Friday, December 23, 2011

Festivus



As my friend Pat wisely pointed out, today is Festivus. This is my first Festivus. I'm woefully unprepared for it as I've been preparing for Christmas. I cross stitched a sign for my parents in law as they're currently living in a converted chicken coop which they've named the Coop De Ville along with their 4 cats and 2 dogs. Things did not turn out as symmetrical as I had hopped but I am truly buying in on the it's the thought that counts defense.
And on the note of it's the thought that counts, for Grandma Jeannette I attempted to do a picture of El Toro. It actually turned out a lot better than I was expecting it to, but that's mostly because I haven't taken a painting class since Elementary school. Mostly. It's at least pretty obvious as to what it's supposed to be a picture of which is always the biggest challenge.


For my brother I'm actually pretty impressed with the final product. He's lately taken to pretending his a sharks fan since that's what all his friends are. To his credit he's watched every game this season and texted me the scores, not taking into account that I don't want him to (see my grievances below). He's finally admitted that he can't be a Ducks fan as well. But yeah, I still don't fully buy it. That said, it was a good excuse to paint the truly awesome logo that is the Sharks.

Anyways, onto the subject of the post. It's Festivus, and while I don't have a festivus pole I can at least take part in the other two parts of the holiday by having a feat of strength and air my grievances. I will wrestle Kenny to the ground later tonight, probably while he's not paying attention so I can win. Here are my grievances of the year:

1. My friends or lack there of. This year sucked balls for me and my friends. I'm facing the new years with fewer than I started. This doesn't bother me so much. People grow apart. I guess what bothers me is the friends I thought I could rely on turned out to hurt me the most. I feel stupid for putting my trust in the wrong people.

2. My promotion being ever out of reach. We have three library workers retiring this year. My supervisor advised me to apply for one of their old jobs. If I get it I have more hours, a raise, and more responsibility. I could quit my second job. I applied for the job a few months ago and haven't heard anything about it since.

3. My parents on again off again divorce. Dad doesn't want it, Mom does when she feels like she's not getting enough attention.

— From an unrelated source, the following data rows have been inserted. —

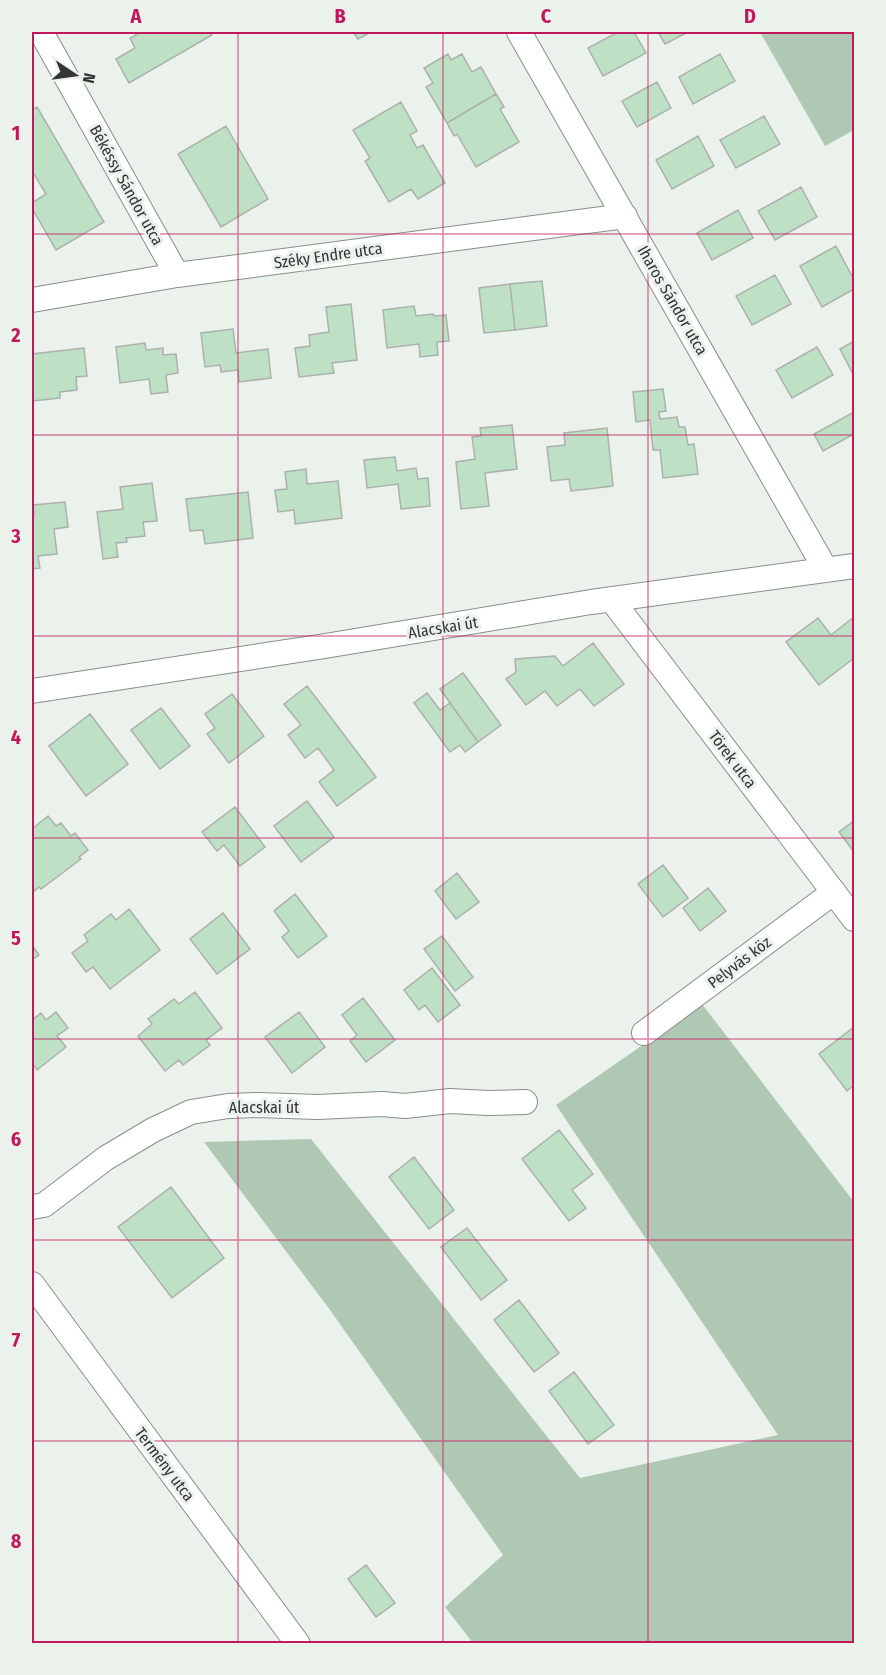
<svg xmlns="http://www.w3.org/2000/svg" width="886" height="1675" font-family="'Fira Sans Condensed',sans-serif">
  <style>
    .green { fill: #aec8b3 }
    .building { fill: #bee0c4; stroke: #abb1ac; stroke-width: 1.5 }
    .lines { fill: none; stroke-linecap: round; stroke-linejoin: round }
    .street-casing { stroke: #888e89; stroke-width: 26 }
    .street { stroke: #fff; stroke-width: 24 }
    .grid { fill: none; stroke: #c2185b; stroke-width: 1.5; stroke-opacity: 0.55 }
    .labels { text-anchor: middle; stroke-width: 6; stroke-linejoin: round; paint-order: stroke }
    .street-label { font-size: 16px; fill: #333533; stroke: #ebf2ec }
    .neatline { fill: none; stroke: #c2185b; stroke-width: 2 }
    .grid-label { font-size: 20px; text-anchor: middle; font-weight: bold; fill: #c2185b }
  </style>
  <rect width="100%" height="100%" fill="#ebf2ec"/>
  <path class="green" d="M 760,32 L 854,32 L 854,130 L 825,146 Z
    M 702,1004 L 854,1202 L 854,1643 L 473,1643 L 445,1607 L 503,1555 L 330,1310 L 204,1142 L 311,1139 L 580,1478 L 778,1435 L 556,1105 Z"/>
  <path class="building" d="M 141,32 L 210,32 L 212,35 L 129,83 L 116,59 L 135,48 L 130,38 Z
    M 353,32 L 371,32 L 358,39 Z
    M 618,32 L 634,32 L 646,53 L 603,76 L 588,48 Z
    M 658,32 L 688,32 L 665,44 Z
    M 448,54 L 451,60 L 462,54 L 472,72 L 481,67 L 496,94 L 447,123 L 426,87 L 433,83 L 424,68 Z
    M 720,54 L 735,81 L 693,104 L 679,77 Z
    M 657,82 L 671,108 L 637,127 L 622,101 Z
    M 496,94 L 504,107 L 500,109 L 519,142 L 476,167 L 457,134 L 454,136 L 447,123 Z
    M 401,102 L 417,131 L 410,135 L 417,148 L 423,145 L 445,183 L 418,199 L 411,189 L 389,202 L 365,161 L 370,158 L 353,130 Z
    M 37,107 L 104,222 L 56,250 L 32,208 L 32,203 L 46,194 L 34,174 L 32,175 L 32,110 Z
    M 764,116 L 780,144 L 736,168 L 720,140 Z
    M 226,126 L 268,199 L 221,227 L 178,154 Z
    M 698,136 L 714,166 L 672,189 L 656,160 Z
    M 801,187 L 817,217 L 775,240 L 758,211 Z
    M 738,210 L 753,238 L 712,260 L 697,233 Z
    M 836,246 L 854,280 L 854,289 L 822,307 L 800,266 Z
    M 775,275 L 791,304 L 752,325 L 736,296 Z
    M 542,281 L 547,326 L 515,330 L 510,284 Z
    M 510,284 L 515,330 L 484,333 L 479,288 Z
    M 351,304 L 357,360 L 332,363 L 334,373 L 299,377 L 295,348 L 310,346 L 309,335 L 329,332 L 326,307 Z
    M 414,306 L 416,316 L 433,314 L 434,316 L 446,315 L 449,341 L 437,342 L 438,355 L 420,357 L 419,344 L 387,348 L 383,310 Z
    M 233,329 L 236,353 L 268,349 L 271,378 L 239,382 L 238,370 L 221,372 L 220,365 L 205,367 L 201,333 Z
    M 854,341 L 854,376 L 840,349 Z
    M 145,343 L 146,350 L 163,348 L 163,355 L 176,354 L 178,373 L 166,375 L 168,392 L 151,394 L 149,379 L 120,383 L 116,347 Z
    M 817,347 L 833,375 L 792,398 L 776,370 Z
    M 84,348 L 87,376 L 76,377 L 77,390 L 60,392 L 60,398 L 33,401 L 32,354 Z
    M 663,389 L 666,411 L 659,412 L 660,419 L 677,417 L 679,427 L 685,427 L 688,445 L 694,444 L 698,474 L 663,478 L 660,450 L 653,450 L 650,420 L 636,422 L 633,392 Z
    M 854,412 L 854,434 L 823,451 L 814,434 Z
    M 512,425 L 517,469 L 485,473 L 489,506 L 461,509 L 456,462 L 475,459 L 472,437 L 481,436 L 480,428 Z
    M 607,428 L 613,486 L 571,491 L 569,479 L 551,481 L 547,447 L 565,445 L 564,433 Z
    M 395,457 L 397,471 L 416,468 L 418,479 L 428,478 L 430,506 L 401,509 L 398,484 L 367,488 L 364,460 Z
    M 306,469 L 307,484 L 338,481 L 342,518 L 295,524 L 294,510 L 278,512 L 275,490 L 287,489 L 285,472 Z
    M 152,483 L 157,521 L 143,522 L 145,536 L 126,538 L 127,542 L 116,543 L 118,557 L 103,559 L 97,512 L 123,509 L 120,487 Z
    M 248,492 L 253,538 L 205,544 L 203,530 L 190,531 L 186,499 Z
    M 65,502 L 68,527 L 54,529 L 57,554 L 38,556 L 40,568 L 32,569 L 32,516 L 34,516 L 33,505 Z
    M 854,617 L 854,658 L 819,685 L 786,642 L 818,618 L 831,635 Z
    M 593,643 L 624,684 L 594,706 L 580,689 L 557,706 L 545,691 L 526,705 L 506,679 L 516,672 L 515,659 L 555,656 L 563,666 Z
    M 463,673 L 501,725 L 478,742 L 440,689 Z
    M 307,686 L 376,777 L 337,806 L 319,782 L 334,770 L 318,748 L 305,758 L 288,735 L 301,725 L 284,704 Z
    M 427,693 L 440,710 L 450,703 L 478,742 L 465,752 L 460,745 L 450,752 L 414,703 Z
    M 232,694 L 264,736 L 229,763 L 207,734 L 215,728 L 205,714 Z
    M 161,708 L 190,746 L 160,769 L 131,730 Z
    M 90,714 L 128,764 L 86,796 L 49,746 Z
    M 307,801 L 334,837 L 301,862 L 274,826 Z
    M 235,807 L 265,847 L 240,866 L 224,845 L 217,851 L 202,832 Z
    M 48,816 L 56,826 L 61,823 L 71,836 L 75,833 L 88,850 L 79,857 L 81,859 L 41,889 L 39,887 L 32,893 L 32,829 Z
    M 854,821 L 854,852 L 839,832 Z
    M 663,865 L 688,898 L 663,917 L 638,884 Z
    M 457,873 L 479,902 L 456,919 L 435,891 Z
    M 708,888 L 726,911 L 700,931 L 683,908 Z
    M 295,894 L 327,936 L 298,958 L 282,937 L 289,931 L 274,911 Z
    M 129,909 L 160,950 L 110,989 L 93,967 L 86,972 L 72,953 L 88,941 L 84,935 L 111,914 L 116,920 Z
    M 223,913 L 250,949 L 217,974 L 190,939 Z
    M 442,936 L 473,977 L 455,991 L 424,949 Z
    M 32,945 L 39,955 L 32,960 Z
    M 432,968 L 460,1005 L 438,1022 L 425,1005 L 419,1010 L 404,990 Z
    M 195,992 L 222,1028 L 206,1040 L 210,1045 L 183,1065 L 179,1060 L 165,1071 L 138,1036 L 152,1024 L 148,1019 L 174,999 L 179,1004 Z
    M 363,998 L 395,1040 L 366,1062 L 350,1041 L 357,1035 L 342,1015 Z
    M 56,1012 L 68,1028 L 57,1036 L 66,1047 L 37,1070 L 32,1063 L 32,1020 L 41,1013 L 46,1020 Z
    M 299,1012 L 325,1047 L 292,1073 L 265,1037 Z
    M 854,1027 L 854,1085 L 847,1091 L 819,1054 Z
    M 559,1130 L 593,1174 L 572,1190 L 586,1208 L 569,1221 L 522,1159 Z
    M 414,1157 L 454,1210 L 429,1229 L 389,1177 Z
    M 171,1187 L 224,1258 L 172,1298 L 118,1227 Z
    M 467,1228 L 507,1280 L 481,1300 L 441,1247 Z
    M 519,1300 L 559,1353 L 534,1372 L 494,1320 Z
    M 574,1372 L 614,1425 L 588,1444 L 549,1391 Z
    M 366,1565 L 395,1603 L 376,1617 L 348,1579 Z"/>
  <g class="lines">
    <defs>
      <path id="street" d="M 41,32 L 177,275
        M 519,32 L 826,570
        M 32,300 L 177,275 L 625,216
        M 611,599 L 854,919
        M 32,691 L 325,646 L 591,602 L 854,566
        M 644,1033 L 834,892
        M 32,1207 L 44,1205 L 106,1158 L 153,1130 L 191,1112 L 228,1106 L 258,1105 L 318,1107 L 382,1104 L 405,1106 L 450,1101 L 488,1103 L 525,1102
        M 32,1284 L 298,1644"/>
    </defs>
    <use href="#street" class="street-casing"/>
    <use href="#street" class="street"/>
  </g>
  <path class="grid" d="M 238,32 L 238,1644M 443,32 L 443,1644M 648,32 L 648,1644M 32,234 L 854,234M 32,435 L 854,435M 32,636 L 854,636M 32,838 L 854,838M 32,1039 L 854,1039M 32,1240 L 854,1240M 32,1441 L 854,1441"/>
  <g class="labels">
    <g class="street-label">
      <text transform="translate(127 185) rotate(61)" y="6">Békéssy Sándor utca</text>
      <text transform="translate(328 255) rotate(-8)" y="6">Széky Endre utca</text>
      <text transform="translate(673 300) rotate(60)" y="6">Iharos Sándor utca</text>
      <text transform="translate(443 627) rotate(-9)" y="6">Alacskai út</text>
      <text transform="translate(733 759) rotate(53)" y="6">Törek utca</text>
      <text transform="translate(739 962) rotate(-37)" y="6">Pelyvás köz</text>
      <text x="264" y="1113">Alacskai út</text>
      <text transform="translate(165 1464) rotate(53)" y="6">Termény utca</text>
    </g>
  </g>
  <rect width="886" height="1675" fill="none" stroke="#ebf2ec" stroke-width="66"/>
  <g transform="translate(75 75) rotate(103)" stroke="#ebf2ec" stroke-width="4.5" paint-order="stroke">
  <path d="M0-4.5L10 22L0 15L-10 22Z" fill="#333533"/>
  <text y="-9" font-size="16" font-weight="bold" text-anchor="middle" fill="#333533">N</text>
  </g>
  <rect x="33" y="33" width="820" height="1609" class="neatline"/>
  <g class="grid-label">
    <text x="136" y="23">A</text>
    <text x="340" y="23">B</text>
    <text x="546" y="23">C</text>
    <text x="750" y="23">D</text>
    <text x="16" y="140">1</text>
    <text x="16" y="342">2</text>
    <text x="16" y="543">3</text>
    <text x="16" y="744">4</text>
    <text x="16" y="945">5</text>
    <text x="16" y="1146">6</text>
    <text x="16" y="1347">7</text>
    <text x="16" y="1548">8</text>
  </g>
</svg>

I don't know what to believe anymore. I'm sick of it.

4. I didn't get pregnant as easily as my or Ken's folks. I thought it would be once you decide to have kids, boom, you're pregnant. I'm not. Nor have I been the last 4 months I've tried. Which would be ok except since we just had to tell our folks I know they're expecting it and now I feel like I'm disappointing more than just me and Ken.

5. I don't have my guest room towel or laundry because a certain sister in law took it with her when she finally moved out and has yet to bring it back. And on that note...

6. There's still a goddamn dresser in our guest room that isn't ours.

7. We don't have cable right now because Ken has yet to set it up since installing the mantle. No biggie for him since he never watches it. Meanwhile I've been paying 100 a month these last two months for tv I can't watch. I miss my football.

8. Eagles suck this year! Like they're terrible. It hurts.

9. My brother is annoying as all hell. He sends me stupid text messages about Jonah Hill losing weight. Or he just took a biology test. I don't care. It's sad he doesn't have more friends than his sister but oh my god I'm going crazy trying to be a good sister and spend time with him. He's annoying, decides he likes certain things and then won't shut up about them. I'm going to crack soon.

10. Morgan died this year. This will be my first christmas without her out here since that first christmas where I got the doggie bone indicating that we could get her. It sucks.

I think that's good. Anymore and I might punch a wall or something. Hope you and yours have a happy Festivus and a Merry Christmas.

2 comments:

ZeroIndulgence said...

The airing of grievances is a time honored tradition on Festivus. Its good to not hold those grievances in!

Also, we should hang out. I haven't seen you in ages!

Happy Festivus!

Julie said...

2 of these 10 grievances have been fixed already so I guess I'm one lucky SOB. 8 more to go! Though I'm fairly sure one is impossible to fix unless Frankenwienie was an accurate movie. And when are you free to come by to see the fixed up house?